CoreWeave Stock Jumps After Launch of AI Venture Fund

by

Bhupendra Singh Chundawat

CoreWeave Stock

New York, September 9 (Kiran News) — CoreWeave, the GPU-cloud startup powering some of the biggest AI workloads, saw its stock rise nearly 9% in morning trading on Tuesday after announcing the launch of CoreWeave Ventures, a new fund to back AI startups with both capital and scarce Nvidia hardware.

CoreWeave Stock

The fund will provide early-stage companies with computing power that is harder to secure than cash, in exchange for equity stakes and deeper ties to potential long-term customers. Overseen by co-founder and chief development officer Brannin McBee, the fund is backed directly from the company’s balance sheet. McBee told the Wall Street Journal that investments could range from seven to nine figures.

Already, CoreWeave has funded nine AI startups, including Toronto-based Moonvalley, and recently acquired OpenPipe, a niche reinforcement-learning tools startup. McBee described the initiative as a “bidirectional pipeline” — both a source of innovation and a mechanism to lock in future demand for CoreWeave’s infrastructure.

Wall Street’s View

For investors, the strategy offers dual benefits:

  1. Equity upside from successful startups.

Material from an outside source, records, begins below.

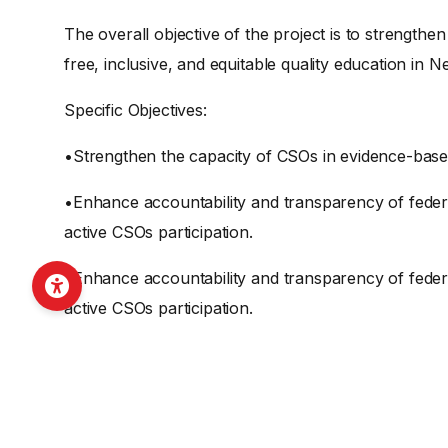
The overall objective of the project is to strength
free, inclusive, and equitable quality education in N
Specific Objectives:
•Strengthen the capacity of CSOs in evidence-base
•Enhance accountability and transparency of feder
active CSOs participation.
•Enhance accountability and transparency of feder
active CSOs participation.
SHARE THIS O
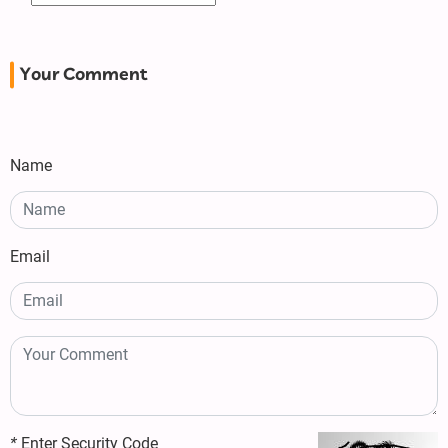
Your Comment
Name
Email
*
Enter Security Code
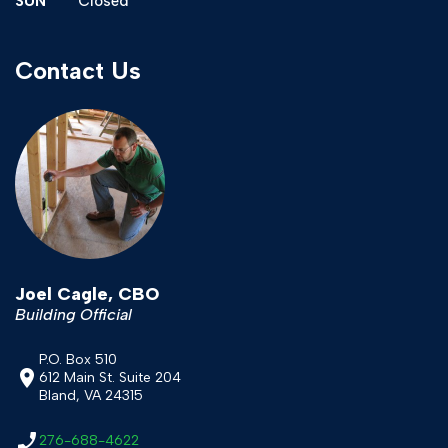
SUN
Closed
Contact Us
Joel Cagle, CBO
Building Official
P.O. Box 510
612 Main St. Suite 204
Bland, VA 24315
276-688-4622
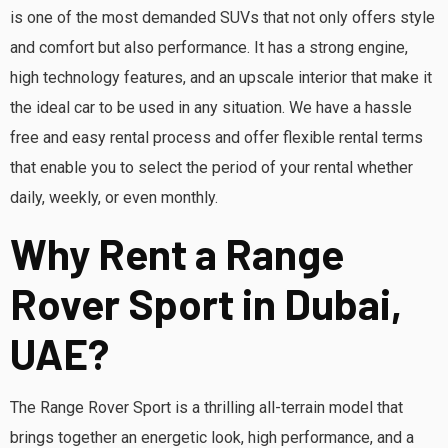
is one of the most demanded SUVs that not only offers style
and comfort but also performance. It has a strong engine,
high technology features, and an upscale interior that make it
the ideal car to be used in any situation. We have a hassle
free and easy rental process and offer flexible rental terms
that enable you to select the period of your rental whether
daily, weekly, or even monthly.
Why Rent a Range
Rover Sport in Dubai,
UAE?
The Range Rover Sport is a thrilling all-terrain model that
brings together an energetic look, high performance, and a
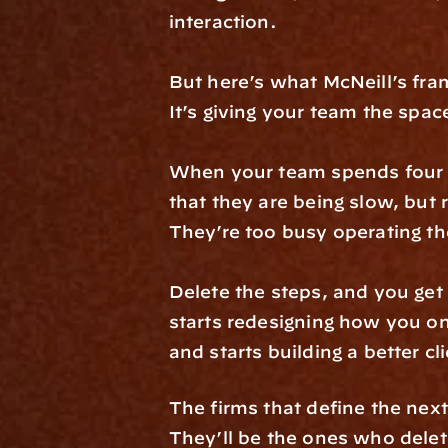
interaction.
But here’s what McNeill’s fram
It’s giving your team the spac
When your team spends four h
that they are being slow, but
They’re too busy operating th
Delete the steps, and you get
starts redesigning how you o
and starts building a better cl
The firms that define the ne
They’ll be the ones who dele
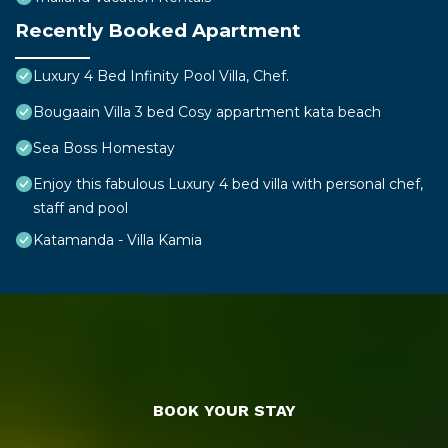
Recently Booked Apartment
Luxury 4 Bed Infinity Pool Villa, Chef.
Bougaain Villa 3 bed Cosy appartment kata beach
Sea Boss Homestay
Enjoy this fabulous Luxury 4 bed villa with personal chef,
staff and pool
Katamanda - Villa Kamia
BOOK YOUR STAY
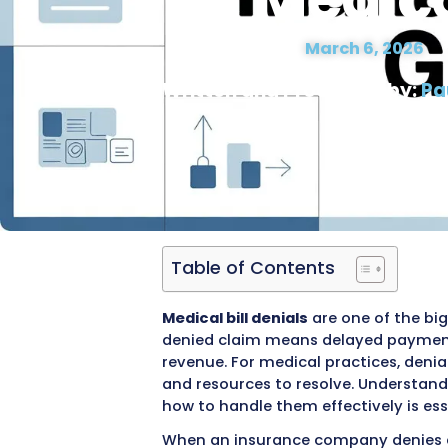
Claim 
for Med
Date Modified :
March 
Written and Proofre
Table of Contents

  2. Guaranteed infrastructure customers tied to CoreWeave’s GPU cloud.

In a market where cloud providers are often seen as interchangeable, this integration provides a potential competitive moat.

Financial Backdrop

The move comes amid a mixed financial picture for CoreWeave:

Since its IPO in March at $40 per share, CoreWeave’s stock has more than doubled, though volatility has been high, with insider selling after an August lock-up expiration and uncertainty over its $9 billion all-stock acquisition of Core Scientific.

A Strategic Hedge

CoreWeave Ventures won’t resolve the challenges of power-hungry data centers or investor scrutiny over scaling costs, but it gives the company a way to shape its own demand curve. If its portfolio startups succeed, CoreWeave will benefit twice — as an investor and as the infrastructure provider powering their growth.